• AIM OF THE EXERCISE: Give only the number of lines below that contain the word "worn".

(Saved data entries)
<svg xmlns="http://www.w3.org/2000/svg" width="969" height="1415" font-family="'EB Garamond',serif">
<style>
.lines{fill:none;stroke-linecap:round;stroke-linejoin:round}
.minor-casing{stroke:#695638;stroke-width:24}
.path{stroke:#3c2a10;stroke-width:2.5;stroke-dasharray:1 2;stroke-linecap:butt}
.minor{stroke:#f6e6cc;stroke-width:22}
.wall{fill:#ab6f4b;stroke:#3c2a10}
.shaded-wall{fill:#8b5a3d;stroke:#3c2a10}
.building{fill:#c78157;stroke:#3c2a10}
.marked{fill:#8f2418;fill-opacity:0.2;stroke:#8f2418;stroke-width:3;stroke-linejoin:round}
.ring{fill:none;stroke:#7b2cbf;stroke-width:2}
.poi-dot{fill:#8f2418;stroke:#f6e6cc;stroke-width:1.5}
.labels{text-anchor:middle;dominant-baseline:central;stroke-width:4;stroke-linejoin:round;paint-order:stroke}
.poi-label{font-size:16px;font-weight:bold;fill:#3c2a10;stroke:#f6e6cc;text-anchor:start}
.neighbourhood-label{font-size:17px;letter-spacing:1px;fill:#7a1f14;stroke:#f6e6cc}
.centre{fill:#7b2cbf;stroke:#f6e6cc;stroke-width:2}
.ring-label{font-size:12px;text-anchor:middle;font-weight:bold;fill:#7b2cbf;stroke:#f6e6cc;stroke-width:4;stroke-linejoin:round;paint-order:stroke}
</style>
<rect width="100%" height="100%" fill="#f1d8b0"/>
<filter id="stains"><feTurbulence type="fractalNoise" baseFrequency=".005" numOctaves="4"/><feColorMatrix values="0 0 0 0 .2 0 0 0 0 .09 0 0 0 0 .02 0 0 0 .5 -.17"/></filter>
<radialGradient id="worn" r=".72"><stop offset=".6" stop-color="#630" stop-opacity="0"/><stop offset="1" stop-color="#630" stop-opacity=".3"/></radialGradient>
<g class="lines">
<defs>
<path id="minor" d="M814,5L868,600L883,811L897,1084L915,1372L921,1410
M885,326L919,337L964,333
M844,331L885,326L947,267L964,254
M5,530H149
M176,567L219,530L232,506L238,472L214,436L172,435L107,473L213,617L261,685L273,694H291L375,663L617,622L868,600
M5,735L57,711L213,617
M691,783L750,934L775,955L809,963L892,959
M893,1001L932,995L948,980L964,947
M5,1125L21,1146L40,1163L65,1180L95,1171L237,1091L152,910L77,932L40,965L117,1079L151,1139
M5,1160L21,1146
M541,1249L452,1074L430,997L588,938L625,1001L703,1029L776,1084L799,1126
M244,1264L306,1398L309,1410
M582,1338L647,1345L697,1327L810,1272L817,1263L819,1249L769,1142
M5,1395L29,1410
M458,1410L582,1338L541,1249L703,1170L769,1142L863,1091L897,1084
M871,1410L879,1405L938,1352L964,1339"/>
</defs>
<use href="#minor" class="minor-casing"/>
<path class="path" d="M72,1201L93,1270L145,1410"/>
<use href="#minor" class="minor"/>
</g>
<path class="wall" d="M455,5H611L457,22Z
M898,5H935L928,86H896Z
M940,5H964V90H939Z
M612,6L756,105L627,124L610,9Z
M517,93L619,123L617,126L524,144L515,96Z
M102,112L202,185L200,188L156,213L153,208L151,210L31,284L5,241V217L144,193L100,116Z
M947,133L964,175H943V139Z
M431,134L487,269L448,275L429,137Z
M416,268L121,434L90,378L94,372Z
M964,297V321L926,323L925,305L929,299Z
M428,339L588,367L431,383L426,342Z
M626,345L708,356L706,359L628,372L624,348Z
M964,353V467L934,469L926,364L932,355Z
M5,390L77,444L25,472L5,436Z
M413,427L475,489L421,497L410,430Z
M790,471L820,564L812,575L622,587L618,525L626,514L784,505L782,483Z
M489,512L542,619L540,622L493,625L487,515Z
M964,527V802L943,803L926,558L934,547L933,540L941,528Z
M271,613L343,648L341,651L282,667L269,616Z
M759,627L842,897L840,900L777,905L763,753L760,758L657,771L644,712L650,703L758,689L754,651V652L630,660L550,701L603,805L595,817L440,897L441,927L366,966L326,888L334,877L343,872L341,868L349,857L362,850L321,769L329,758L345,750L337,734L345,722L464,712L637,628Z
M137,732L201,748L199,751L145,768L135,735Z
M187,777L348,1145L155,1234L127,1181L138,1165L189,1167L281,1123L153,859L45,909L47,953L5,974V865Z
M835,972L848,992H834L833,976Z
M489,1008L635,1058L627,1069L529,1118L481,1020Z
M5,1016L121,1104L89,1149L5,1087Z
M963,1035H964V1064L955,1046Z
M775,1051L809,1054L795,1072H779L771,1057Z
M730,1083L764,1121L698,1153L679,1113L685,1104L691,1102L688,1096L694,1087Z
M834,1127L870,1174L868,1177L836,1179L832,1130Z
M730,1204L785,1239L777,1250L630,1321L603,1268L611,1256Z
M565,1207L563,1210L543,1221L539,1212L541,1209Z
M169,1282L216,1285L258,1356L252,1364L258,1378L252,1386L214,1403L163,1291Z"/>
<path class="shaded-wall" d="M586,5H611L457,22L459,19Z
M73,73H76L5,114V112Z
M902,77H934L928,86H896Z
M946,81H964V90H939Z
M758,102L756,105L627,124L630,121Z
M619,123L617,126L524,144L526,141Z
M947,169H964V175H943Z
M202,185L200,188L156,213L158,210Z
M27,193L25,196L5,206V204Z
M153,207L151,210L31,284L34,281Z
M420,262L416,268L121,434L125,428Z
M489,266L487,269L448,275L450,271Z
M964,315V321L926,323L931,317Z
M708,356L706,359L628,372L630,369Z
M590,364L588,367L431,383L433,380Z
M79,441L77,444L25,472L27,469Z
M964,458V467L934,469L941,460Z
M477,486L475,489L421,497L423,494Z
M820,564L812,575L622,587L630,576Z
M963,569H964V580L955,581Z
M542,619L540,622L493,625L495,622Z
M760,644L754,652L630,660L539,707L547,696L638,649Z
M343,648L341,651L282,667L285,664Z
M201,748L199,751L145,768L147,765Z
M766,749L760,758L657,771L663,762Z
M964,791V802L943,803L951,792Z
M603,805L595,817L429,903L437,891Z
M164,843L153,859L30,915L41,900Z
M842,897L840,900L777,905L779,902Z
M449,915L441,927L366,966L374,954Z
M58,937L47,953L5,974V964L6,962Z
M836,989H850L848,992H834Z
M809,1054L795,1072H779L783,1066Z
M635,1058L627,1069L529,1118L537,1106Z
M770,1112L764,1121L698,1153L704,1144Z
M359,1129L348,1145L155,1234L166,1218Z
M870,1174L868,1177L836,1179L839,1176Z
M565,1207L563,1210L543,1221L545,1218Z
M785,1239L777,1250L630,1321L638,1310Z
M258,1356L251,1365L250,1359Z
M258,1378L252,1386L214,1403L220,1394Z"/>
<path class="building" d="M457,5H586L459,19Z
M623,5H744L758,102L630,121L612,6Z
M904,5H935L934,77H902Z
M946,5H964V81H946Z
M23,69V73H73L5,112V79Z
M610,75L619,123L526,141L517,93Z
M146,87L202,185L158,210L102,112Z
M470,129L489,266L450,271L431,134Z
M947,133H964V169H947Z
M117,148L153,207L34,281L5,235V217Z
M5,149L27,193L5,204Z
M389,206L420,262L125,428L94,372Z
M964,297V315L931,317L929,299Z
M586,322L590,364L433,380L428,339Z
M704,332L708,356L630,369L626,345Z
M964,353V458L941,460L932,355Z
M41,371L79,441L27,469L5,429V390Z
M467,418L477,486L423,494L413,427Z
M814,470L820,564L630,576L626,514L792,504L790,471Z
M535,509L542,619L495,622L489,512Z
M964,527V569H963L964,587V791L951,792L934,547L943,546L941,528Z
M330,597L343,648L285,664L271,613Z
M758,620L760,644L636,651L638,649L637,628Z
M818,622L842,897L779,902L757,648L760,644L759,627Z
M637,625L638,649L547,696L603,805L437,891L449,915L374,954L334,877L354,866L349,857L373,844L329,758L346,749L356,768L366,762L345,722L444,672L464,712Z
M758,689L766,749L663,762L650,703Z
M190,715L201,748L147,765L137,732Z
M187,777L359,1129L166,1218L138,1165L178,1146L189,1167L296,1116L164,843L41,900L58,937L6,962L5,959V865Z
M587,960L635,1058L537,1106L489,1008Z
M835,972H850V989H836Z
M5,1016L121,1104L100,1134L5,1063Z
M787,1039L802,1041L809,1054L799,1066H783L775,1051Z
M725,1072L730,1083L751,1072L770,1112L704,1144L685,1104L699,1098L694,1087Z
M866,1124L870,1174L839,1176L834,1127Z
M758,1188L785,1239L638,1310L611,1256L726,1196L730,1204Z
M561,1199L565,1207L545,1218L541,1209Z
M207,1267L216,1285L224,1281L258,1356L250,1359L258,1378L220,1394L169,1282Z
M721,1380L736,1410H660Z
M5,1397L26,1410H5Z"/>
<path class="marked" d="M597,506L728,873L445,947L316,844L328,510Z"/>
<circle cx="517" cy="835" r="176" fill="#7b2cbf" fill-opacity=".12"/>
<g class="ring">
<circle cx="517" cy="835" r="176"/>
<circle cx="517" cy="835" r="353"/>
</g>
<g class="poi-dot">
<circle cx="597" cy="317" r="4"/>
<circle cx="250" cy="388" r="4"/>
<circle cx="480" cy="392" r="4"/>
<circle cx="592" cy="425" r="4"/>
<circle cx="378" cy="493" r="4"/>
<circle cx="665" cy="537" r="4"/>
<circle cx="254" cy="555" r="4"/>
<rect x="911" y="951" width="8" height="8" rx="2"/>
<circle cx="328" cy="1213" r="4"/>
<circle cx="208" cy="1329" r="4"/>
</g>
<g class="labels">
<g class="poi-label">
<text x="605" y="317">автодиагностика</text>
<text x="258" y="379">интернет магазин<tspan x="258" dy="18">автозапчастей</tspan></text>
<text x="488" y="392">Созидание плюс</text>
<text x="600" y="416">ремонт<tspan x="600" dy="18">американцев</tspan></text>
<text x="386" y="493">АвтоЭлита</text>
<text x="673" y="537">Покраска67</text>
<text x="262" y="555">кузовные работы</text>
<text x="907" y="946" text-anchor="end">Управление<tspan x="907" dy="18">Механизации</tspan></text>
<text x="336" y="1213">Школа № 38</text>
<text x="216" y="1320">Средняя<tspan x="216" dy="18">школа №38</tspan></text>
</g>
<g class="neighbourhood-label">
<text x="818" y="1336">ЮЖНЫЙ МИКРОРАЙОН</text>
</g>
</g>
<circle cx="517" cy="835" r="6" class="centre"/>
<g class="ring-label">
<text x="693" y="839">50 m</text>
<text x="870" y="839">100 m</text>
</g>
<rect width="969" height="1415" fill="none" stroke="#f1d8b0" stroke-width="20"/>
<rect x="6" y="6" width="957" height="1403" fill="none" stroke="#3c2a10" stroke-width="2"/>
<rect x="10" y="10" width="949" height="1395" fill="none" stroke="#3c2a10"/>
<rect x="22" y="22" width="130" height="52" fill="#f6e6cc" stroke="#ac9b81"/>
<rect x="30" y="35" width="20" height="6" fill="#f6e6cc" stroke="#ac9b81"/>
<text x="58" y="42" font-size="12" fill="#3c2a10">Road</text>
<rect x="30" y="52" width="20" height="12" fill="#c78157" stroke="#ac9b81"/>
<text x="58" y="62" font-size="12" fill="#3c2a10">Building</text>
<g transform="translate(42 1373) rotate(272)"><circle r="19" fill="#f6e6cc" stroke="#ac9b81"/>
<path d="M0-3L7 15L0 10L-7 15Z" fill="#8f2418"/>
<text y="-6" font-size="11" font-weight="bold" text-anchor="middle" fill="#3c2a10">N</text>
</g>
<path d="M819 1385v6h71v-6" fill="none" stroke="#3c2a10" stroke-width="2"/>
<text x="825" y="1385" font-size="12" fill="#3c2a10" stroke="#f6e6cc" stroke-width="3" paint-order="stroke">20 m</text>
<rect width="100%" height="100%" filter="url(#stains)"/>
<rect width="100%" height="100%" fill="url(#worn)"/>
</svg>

• EXPECTED OUTPUT: 2